Reproduce the records that follow without alteration, apart from removing the pictures.
*** Opening Provided entries ***
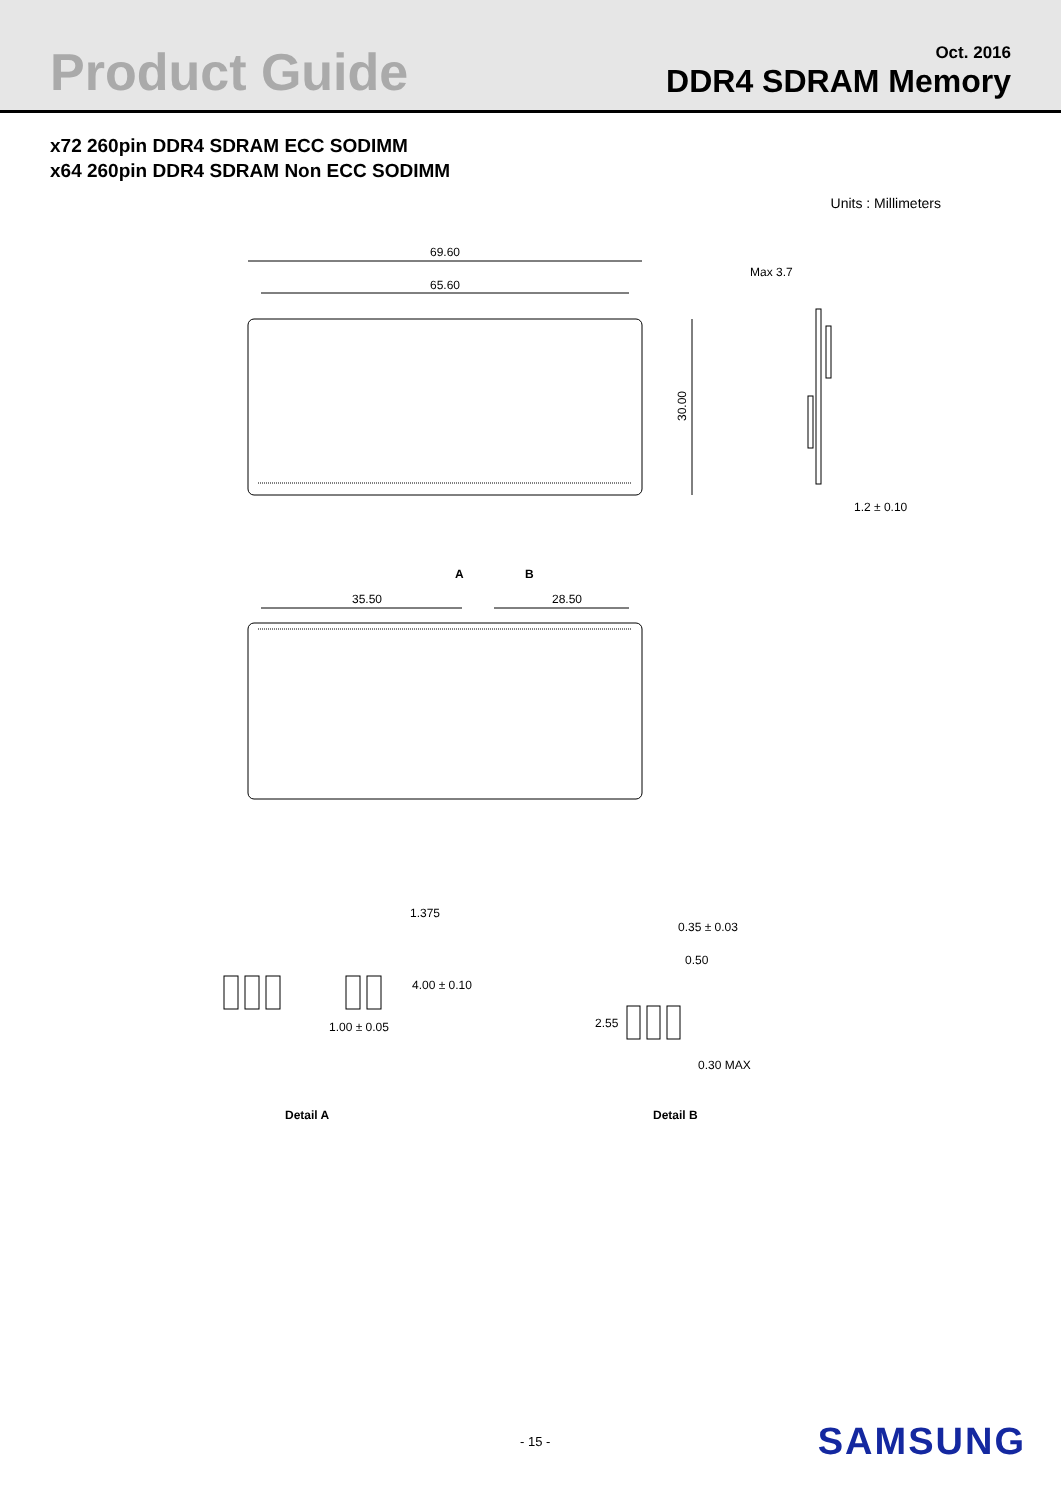Product Guide
Oct. 2016
DDR4 SDRAM Memory
x72 260pin DDR4 SDRAM ECC SODIMM
x64 260pin DDR4 SDRAM Non ECC SODIMM
Units : Millimeters
69.60
65.60
30.00
Max 3.7
1.2 ± 0.10
A
B
35.50
28.50
1.375
4.00 ± 0.10
1.00 ± 0.05
0.35 ± 0.03
0.50
2.55
0.30 MAX
Detail A
Detail B
- 15 -
SAMSUNG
*** Closing Provided entries ***
-- Result of the task --
Product Guide
Oct. 2016
DDR4 SDRAM Memory
x72 260pin DDR4 SDRAM ECC SODIMM
x64 260pin DDR4 SDRAM Non ECC SODIMM
Units : Millimeters
69.60
65.60
30.00
Max 3.7
1.2 ± 0.10
A
B
35.50
28.50
1.375
4.00 ± 0.10
1.00 ± 0.05
0.35 ± 0.03
0.50
2.55
0.30 MAX
Detail A
Detail B
- 15 -
SAMSUNG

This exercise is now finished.